BEGIN Records provided

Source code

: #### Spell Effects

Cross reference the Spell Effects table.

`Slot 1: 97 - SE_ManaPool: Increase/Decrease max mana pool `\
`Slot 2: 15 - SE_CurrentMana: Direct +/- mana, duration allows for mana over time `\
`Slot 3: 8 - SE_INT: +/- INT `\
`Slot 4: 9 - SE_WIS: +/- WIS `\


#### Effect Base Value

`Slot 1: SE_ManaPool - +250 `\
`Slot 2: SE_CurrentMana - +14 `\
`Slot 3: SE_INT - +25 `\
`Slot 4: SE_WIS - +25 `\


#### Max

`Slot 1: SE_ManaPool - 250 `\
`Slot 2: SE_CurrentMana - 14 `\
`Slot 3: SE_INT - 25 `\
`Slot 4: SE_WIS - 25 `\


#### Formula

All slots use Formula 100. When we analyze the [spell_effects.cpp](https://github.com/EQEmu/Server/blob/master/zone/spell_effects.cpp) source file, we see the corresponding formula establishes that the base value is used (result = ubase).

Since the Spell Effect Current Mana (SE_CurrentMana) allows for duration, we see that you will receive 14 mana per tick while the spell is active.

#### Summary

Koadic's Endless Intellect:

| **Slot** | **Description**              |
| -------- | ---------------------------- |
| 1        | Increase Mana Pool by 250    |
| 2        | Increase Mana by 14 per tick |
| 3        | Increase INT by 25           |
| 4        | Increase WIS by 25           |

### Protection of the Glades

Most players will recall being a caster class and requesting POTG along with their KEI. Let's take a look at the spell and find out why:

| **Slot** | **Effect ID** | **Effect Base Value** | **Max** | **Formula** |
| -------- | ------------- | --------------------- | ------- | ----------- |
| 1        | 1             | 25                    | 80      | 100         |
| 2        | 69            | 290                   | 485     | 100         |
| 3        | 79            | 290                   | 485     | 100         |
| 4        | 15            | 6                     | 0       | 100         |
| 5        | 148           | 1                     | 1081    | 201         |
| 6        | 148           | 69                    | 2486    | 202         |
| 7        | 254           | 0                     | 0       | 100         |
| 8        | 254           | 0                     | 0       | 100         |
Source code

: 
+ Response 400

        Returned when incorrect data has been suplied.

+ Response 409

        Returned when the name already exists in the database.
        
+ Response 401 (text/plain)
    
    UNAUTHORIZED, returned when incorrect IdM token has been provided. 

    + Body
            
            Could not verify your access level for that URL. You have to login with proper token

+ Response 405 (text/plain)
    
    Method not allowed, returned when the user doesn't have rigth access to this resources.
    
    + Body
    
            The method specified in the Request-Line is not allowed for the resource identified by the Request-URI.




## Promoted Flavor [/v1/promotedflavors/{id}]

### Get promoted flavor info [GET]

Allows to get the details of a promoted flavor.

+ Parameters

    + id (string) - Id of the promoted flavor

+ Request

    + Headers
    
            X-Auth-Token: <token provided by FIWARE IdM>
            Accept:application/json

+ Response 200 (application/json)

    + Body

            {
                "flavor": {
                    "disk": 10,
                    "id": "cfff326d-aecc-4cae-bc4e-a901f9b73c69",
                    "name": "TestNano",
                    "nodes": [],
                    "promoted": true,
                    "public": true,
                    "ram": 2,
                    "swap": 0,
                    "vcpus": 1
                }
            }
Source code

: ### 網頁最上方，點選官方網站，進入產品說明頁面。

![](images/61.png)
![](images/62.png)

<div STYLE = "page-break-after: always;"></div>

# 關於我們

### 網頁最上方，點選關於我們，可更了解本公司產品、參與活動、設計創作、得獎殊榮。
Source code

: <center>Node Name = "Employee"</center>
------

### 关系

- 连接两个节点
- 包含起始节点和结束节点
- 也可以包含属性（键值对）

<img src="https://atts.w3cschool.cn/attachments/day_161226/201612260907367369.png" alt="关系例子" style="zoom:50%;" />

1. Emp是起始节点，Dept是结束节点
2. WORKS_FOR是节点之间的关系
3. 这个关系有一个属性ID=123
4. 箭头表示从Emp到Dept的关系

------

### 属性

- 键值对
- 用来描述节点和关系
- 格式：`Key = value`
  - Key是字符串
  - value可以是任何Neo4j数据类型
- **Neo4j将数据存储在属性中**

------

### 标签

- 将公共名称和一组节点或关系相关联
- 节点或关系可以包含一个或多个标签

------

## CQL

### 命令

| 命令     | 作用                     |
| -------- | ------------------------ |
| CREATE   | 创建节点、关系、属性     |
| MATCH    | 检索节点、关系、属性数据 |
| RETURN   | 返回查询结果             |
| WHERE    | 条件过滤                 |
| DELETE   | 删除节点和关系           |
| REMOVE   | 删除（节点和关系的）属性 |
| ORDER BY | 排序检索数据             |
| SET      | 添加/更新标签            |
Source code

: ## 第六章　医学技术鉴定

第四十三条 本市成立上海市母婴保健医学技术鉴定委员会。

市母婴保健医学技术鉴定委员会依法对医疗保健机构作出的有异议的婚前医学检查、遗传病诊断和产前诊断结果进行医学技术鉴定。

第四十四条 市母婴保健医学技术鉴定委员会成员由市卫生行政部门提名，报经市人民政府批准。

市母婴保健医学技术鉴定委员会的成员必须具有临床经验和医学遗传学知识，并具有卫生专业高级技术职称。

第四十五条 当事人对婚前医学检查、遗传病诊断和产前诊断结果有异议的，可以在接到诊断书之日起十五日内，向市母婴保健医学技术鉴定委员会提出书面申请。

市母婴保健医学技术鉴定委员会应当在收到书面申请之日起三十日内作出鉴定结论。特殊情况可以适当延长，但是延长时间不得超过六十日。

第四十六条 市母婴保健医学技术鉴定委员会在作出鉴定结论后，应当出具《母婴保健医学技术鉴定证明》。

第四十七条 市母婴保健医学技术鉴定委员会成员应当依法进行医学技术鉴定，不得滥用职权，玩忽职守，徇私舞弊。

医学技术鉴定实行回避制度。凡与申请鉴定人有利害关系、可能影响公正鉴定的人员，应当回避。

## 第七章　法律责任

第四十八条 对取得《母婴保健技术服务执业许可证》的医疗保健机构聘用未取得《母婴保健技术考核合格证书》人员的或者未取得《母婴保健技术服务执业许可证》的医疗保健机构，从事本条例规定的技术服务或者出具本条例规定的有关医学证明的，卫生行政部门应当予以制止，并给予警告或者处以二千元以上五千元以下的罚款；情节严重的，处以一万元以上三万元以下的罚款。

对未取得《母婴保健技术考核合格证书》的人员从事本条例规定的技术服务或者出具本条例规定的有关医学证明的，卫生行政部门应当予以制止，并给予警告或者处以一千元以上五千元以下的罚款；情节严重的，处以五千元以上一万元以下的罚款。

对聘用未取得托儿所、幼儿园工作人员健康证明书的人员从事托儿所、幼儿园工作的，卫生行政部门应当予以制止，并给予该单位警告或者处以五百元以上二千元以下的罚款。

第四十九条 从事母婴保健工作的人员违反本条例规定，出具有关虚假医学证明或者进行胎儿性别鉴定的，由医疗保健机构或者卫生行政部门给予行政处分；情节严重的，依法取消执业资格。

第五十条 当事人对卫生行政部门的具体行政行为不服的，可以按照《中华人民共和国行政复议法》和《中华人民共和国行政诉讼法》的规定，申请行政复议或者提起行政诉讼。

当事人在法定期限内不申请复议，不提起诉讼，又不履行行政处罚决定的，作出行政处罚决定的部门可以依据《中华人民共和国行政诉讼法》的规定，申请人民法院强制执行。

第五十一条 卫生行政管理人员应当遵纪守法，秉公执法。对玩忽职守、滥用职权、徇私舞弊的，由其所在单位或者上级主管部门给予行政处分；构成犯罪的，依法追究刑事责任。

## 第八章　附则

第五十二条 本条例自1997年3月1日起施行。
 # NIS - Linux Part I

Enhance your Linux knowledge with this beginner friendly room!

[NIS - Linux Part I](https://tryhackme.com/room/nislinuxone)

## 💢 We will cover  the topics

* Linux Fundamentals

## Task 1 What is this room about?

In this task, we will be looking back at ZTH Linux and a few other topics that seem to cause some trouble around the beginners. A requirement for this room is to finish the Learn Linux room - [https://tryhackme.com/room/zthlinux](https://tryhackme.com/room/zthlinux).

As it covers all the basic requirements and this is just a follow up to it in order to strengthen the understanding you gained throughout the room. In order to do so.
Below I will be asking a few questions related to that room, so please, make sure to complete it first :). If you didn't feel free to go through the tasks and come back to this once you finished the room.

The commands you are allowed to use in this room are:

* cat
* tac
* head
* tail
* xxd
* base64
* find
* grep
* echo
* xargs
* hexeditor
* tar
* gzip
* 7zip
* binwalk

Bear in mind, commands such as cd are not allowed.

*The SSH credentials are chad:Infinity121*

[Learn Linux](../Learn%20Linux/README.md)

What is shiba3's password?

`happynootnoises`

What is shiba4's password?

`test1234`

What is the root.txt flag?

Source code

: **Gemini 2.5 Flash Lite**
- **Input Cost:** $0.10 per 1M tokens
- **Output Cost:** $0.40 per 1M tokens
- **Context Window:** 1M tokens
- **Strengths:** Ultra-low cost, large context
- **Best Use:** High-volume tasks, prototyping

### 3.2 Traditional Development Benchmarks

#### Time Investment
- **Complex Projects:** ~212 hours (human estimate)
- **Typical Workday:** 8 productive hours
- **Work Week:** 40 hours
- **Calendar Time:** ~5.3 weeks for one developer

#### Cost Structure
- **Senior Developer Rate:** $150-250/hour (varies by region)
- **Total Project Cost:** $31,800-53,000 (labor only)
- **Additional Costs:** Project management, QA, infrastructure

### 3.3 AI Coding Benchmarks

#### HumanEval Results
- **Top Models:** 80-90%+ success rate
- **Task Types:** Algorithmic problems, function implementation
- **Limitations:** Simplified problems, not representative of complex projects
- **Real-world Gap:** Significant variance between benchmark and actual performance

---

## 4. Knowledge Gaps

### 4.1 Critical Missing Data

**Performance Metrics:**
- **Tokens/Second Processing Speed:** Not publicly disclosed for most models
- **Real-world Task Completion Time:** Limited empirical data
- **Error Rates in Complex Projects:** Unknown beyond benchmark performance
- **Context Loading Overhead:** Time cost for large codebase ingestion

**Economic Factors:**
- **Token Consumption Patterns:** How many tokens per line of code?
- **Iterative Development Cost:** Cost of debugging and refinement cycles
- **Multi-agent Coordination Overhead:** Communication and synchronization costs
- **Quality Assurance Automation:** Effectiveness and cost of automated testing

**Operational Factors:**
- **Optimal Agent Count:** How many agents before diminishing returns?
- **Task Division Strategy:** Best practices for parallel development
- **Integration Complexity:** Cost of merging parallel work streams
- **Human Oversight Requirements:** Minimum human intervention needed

END Records provided

Problem requirements: Scan the material above for the string "duration". Return each line where it occurs.

Solution to this problem:
`Slot 2: 15 - SE_CurrentMana: Direct +/- mana, duration allows for mana over time `\
Since the Spell Effect Current Mana (SE_CurrentMana) allows for duration, we see that you will receive 14 mana per tick while the spell is active.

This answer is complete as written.